### What the task requires
Once the line with "the shrub at (x=172, y=214): 17.75" is found in the data, output it and each following line exactly, up to and including the line with "the leafy green tree at (x=31, y=202): 98.53", and nothing before or after.

-- Opening Marker --

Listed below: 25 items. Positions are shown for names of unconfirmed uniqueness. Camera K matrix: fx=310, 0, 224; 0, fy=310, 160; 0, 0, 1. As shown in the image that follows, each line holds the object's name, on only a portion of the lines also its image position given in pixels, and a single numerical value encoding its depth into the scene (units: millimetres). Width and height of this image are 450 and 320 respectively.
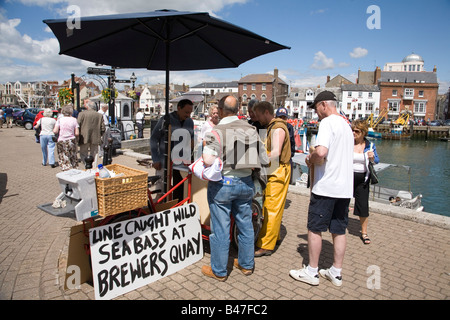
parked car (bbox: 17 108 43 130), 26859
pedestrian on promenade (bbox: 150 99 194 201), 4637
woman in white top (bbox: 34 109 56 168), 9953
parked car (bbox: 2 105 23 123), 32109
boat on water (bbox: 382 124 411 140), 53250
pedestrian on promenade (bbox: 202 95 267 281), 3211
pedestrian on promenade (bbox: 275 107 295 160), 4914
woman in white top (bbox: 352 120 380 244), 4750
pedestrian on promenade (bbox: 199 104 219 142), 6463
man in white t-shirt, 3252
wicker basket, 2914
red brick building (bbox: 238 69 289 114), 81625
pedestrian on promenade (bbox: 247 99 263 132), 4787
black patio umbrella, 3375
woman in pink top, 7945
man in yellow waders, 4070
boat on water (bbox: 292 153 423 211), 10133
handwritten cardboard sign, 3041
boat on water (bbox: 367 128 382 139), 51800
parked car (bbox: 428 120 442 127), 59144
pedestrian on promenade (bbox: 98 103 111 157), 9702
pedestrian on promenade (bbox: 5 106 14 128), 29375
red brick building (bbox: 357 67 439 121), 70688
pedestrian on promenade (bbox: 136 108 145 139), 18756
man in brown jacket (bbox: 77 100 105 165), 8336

-- Closing Marker --
-- Opening Marker --

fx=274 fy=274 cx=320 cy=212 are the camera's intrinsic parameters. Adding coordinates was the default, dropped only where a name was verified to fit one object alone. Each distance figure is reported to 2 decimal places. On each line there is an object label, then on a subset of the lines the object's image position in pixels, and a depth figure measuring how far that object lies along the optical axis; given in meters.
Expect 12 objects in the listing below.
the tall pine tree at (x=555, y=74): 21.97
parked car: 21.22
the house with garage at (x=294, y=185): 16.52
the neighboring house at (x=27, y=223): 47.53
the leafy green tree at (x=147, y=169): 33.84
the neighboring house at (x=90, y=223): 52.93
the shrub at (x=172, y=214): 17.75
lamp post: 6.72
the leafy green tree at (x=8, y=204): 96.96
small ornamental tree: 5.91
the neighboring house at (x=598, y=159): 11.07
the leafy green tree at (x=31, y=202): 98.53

-- Closing Marker --

### Solution to the exercise
the shrub at (x=172, y=214): 17.75
lamp post: 6.72
the leafy green tree at (x=8, y=204): 96.96
small ornamental tree: 5.91
the neighboring house at (x=598, y=159): 11.07
the leafy green tree at (x=31, y=202): 98.53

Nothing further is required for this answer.